Hundreds of conversations and text messages between New York and Hollywood's rich and famous and alleged Russian mobsters, captured on secret wiretaps, have been placed under a court seal, preventing their public release, RadarOnline.com has learned.
The judge in the $100 million gambling and money-laundering case implicating pro athletes, Tinseltown celebrities and Wall Street executives has issued a gag order, covering prosecutors and defense attorneys for the nearly three dozen people who've been charged.
They are accused of running a high-stakes "illegal international gambling business that catered primarily to celebrities, professional poker players and very wealthy individuals working in the financial industry," the federal complaint says.
Although no famous names were arrested in the FBI's April raids, one of those charged, Molly Bloom, the queen of the Hollywood poker scene, previously ran illegal card dens frequented by stars including Alex Rodriguez, Tobey Maguire, Ben Affleck, Leonardo DiCaprio and Matt Damon.
Judge Jesse M. Furman wrote in a May 28 protective order that both sides and the court are now barred from publicly releasing any evidence in the case.

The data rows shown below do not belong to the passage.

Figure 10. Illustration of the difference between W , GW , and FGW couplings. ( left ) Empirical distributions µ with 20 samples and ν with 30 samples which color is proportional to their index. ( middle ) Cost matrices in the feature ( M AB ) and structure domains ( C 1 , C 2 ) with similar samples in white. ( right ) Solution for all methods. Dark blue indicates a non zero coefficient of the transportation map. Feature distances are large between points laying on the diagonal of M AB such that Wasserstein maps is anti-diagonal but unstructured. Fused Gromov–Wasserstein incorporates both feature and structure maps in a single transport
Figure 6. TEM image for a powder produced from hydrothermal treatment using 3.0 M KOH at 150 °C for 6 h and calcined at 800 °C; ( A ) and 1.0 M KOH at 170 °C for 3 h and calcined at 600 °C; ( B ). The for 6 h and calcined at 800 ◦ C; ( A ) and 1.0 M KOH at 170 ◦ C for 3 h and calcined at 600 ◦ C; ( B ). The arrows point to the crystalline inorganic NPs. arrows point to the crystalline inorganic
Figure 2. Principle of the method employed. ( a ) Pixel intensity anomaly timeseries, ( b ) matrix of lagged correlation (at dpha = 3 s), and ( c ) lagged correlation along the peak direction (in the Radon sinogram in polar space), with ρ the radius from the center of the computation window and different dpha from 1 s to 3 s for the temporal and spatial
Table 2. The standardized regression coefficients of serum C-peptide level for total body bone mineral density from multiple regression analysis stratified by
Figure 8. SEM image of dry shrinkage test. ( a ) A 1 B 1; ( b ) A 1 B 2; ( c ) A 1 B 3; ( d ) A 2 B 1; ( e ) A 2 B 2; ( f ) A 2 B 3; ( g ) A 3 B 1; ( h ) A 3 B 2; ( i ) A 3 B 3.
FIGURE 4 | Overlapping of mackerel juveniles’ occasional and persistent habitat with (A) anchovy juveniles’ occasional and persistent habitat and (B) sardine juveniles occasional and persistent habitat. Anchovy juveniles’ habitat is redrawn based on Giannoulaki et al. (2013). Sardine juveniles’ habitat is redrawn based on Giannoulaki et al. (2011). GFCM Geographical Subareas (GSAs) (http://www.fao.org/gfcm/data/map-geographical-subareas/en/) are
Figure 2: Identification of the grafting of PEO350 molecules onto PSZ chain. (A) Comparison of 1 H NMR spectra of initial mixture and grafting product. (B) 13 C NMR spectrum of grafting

The application gagged the release of "court applications, affidavits, orders, reports, line sheets, tape recordings and transcripts," the order said.
The judge also ordered those involved in the case to store the confidential information "in a secure place and shall use reasonable care to ensure that the Confidential Information is not disclosed or disseminated to any third parties in violation of this Protective Order."
Prosecutors previously said they had taped as many as 25,000 phone conversations from defendants over just four months.
It's an interesting development in an already fascinating case: As RadarOnline.com has learned, the use wiretaps must be granted by a court and are so rare that there were only 52 of this type were approved in the southern district of New York in 2012 alone.
Five of those were for gambling, three for racketeering, 42 narcotics, 2 for other alleged crimes, according to an annual report to Congress.